Extracted records
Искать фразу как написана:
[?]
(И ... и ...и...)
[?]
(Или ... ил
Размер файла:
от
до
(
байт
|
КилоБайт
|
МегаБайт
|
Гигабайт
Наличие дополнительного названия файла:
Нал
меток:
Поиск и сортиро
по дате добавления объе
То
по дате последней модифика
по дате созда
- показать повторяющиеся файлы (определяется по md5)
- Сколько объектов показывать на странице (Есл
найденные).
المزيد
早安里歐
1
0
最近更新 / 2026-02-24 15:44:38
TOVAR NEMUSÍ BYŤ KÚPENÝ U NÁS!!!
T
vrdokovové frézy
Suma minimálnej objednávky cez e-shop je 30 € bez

* * *

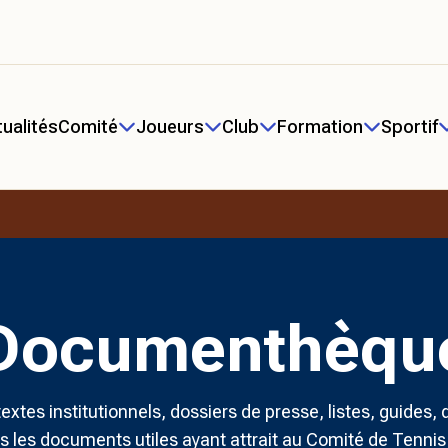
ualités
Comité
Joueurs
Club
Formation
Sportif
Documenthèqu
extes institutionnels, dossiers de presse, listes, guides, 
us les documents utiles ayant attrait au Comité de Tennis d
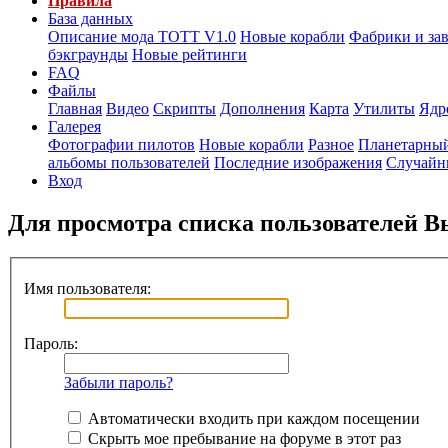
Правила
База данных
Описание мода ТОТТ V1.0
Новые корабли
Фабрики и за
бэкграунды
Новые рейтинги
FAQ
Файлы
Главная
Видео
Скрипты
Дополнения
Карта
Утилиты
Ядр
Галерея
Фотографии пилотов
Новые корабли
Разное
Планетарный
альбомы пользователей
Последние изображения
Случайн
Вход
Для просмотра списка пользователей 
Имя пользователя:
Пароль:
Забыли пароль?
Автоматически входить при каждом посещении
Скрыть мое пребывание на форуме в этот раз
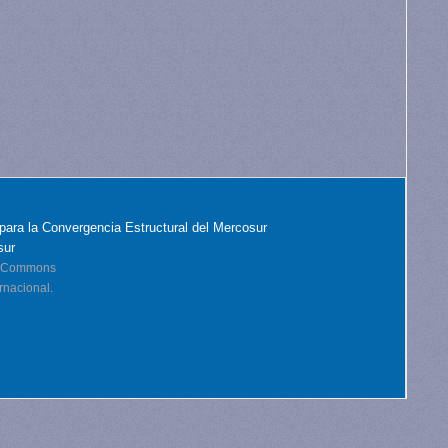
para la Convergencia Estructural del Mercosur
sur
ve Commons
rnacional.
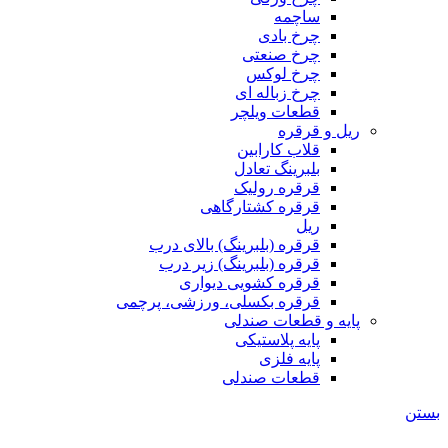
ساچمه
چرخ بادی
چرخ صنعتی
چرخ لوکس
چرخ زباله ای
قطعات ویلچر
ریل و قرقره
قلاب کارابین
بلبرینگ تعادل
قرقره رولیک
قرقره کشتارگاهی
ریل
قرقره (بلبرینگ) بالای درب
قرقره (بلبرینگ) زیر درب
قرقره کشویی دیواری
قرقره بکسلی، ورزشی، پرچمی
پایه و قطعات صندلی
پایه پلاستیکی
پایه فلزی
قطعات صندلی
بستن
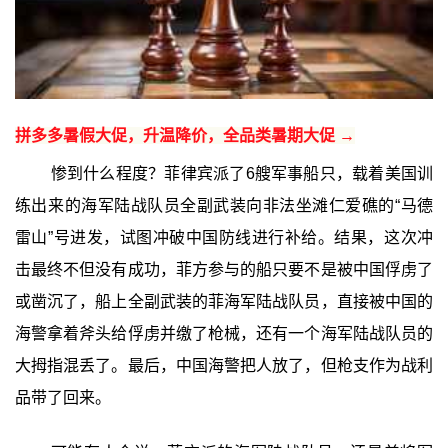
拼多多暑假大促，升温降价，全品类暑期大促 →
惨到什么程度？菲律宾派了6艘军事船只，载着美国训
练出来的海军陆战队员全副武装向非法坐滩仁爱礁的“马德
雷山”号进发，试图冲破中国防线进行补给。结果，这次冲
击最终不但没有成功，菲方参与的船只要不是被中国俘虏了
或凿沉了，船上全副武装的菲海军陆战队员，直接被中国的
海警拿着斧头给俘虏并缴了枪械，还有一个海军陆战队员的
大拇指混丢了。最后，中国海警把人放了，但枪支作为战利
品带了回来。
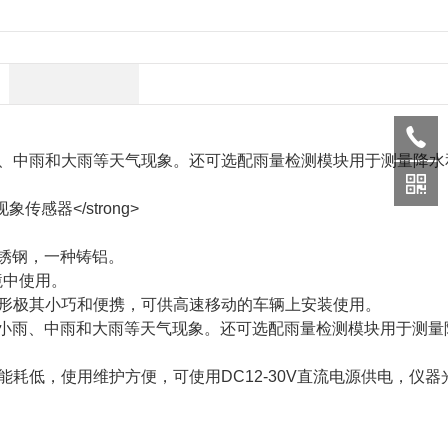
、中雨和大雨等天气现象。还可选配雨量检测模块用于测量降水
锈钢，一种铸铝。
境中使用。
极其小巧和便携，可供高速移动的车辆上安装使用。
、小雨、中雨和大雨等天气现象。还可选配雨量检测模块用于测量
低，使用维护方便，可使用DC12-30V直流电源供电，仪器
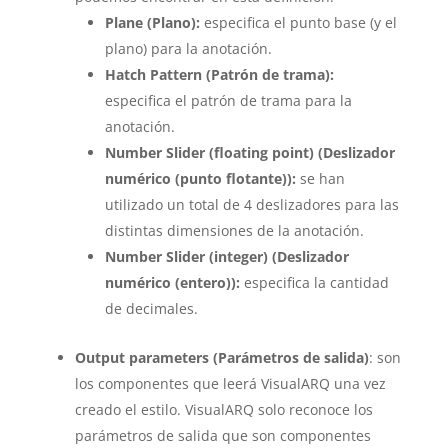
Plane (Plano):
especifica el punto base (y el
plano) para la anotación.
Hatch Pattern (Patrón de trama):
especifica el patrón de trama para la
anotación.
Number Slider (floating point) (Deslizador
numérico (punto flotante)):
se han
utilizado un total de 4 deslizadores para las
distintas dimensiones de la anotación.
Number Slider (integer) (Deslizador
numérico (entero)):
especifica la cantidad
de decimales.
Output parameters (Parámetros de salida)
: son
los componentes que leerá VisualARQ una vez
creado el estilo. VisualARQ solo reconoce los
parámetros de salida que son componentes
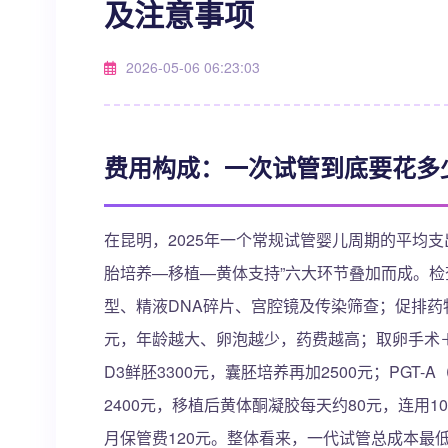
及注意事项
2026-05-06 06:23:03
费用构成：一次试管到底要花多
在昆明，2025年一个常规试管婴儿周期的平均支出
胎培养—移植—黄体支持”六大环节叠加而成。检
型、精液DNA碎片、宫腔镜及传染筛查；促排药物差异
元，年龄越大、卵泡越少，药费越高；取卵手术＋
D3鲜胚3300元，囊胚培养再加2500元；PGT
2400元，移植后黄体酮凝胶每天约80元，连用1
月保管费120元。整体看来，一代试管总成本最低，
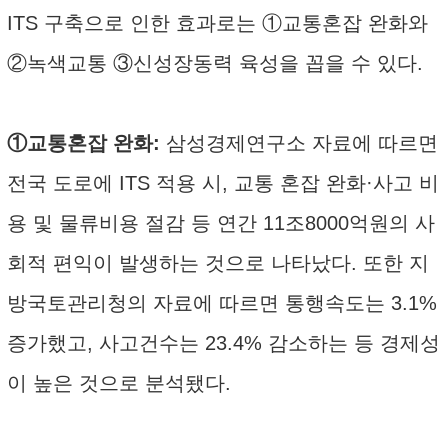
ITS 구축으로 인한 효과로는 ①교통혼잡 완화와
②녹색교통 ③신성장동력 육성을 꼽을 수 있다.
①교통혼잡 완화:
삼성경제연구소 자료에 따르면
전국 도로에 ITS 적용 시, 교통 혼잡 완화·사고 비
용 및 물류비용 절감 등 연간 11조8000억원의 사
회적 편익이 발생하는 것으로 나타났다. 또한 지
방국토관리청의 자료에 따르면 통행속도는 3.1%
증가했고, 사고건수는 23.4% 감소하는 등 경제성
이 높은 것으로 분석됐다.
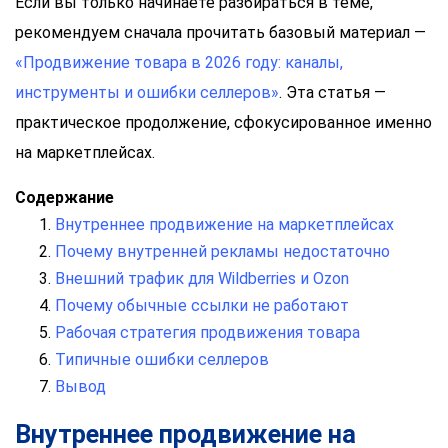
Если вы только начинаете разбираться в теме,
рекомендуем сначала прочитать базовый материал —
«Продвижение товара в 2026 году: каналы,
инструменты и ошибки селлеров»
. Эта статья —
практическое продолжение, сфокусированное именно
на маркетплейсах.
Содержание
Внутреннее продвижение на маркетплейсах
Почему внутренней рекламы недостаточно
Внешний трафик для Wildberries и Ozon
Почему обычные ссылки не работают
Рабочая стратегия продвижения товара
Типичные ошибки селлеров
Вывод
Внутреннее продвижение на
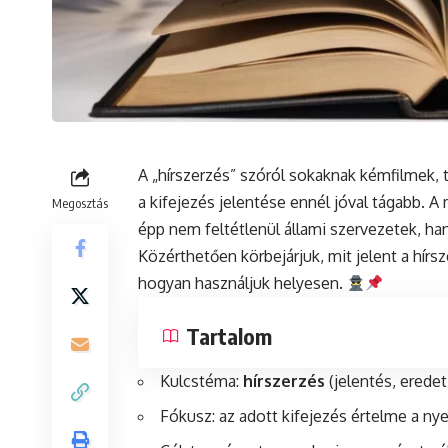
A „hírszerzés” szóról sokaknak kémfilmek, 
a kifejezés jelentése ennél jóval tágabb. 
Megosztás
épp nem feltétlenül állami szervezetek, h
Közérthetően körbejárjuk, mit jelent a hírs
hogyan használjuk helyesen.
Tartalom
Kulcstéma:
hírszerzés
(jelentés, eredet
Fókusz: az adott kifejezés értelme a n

What this task involves
Please copy the records word for word, from the line containing "Искать фразу как" through the line containing "Suma minimálnej objednávky", with both of those lines included.

Written reply
Искать фразу как написана:
[?]
(И ... и ...и...)
[?]
(Или ... ил
Размер файла:
от
до
(
байт
|
КилоБайт
|
МегаБайт
|
Гигабайт
Наличие дополнительного названия файла:
Нал
меток:
Поиск и сортиро
по дате добавления объе
То
по дате последней модифика
по дате созда
- показать повторяющиеся файлы (определяется по md5)
- Сколько объектов показывать на странице (Есл
найденные).
المزيد
早安里歐
1
0
最近更新 / 2026-02-24 15:44:38
TOVAR NEMUSÍ BYŤ KÚPENÝ U NÁS!!!
T
vrdokovové frézy
Suma minimálnej objednávky cez e-shop je 30 € bez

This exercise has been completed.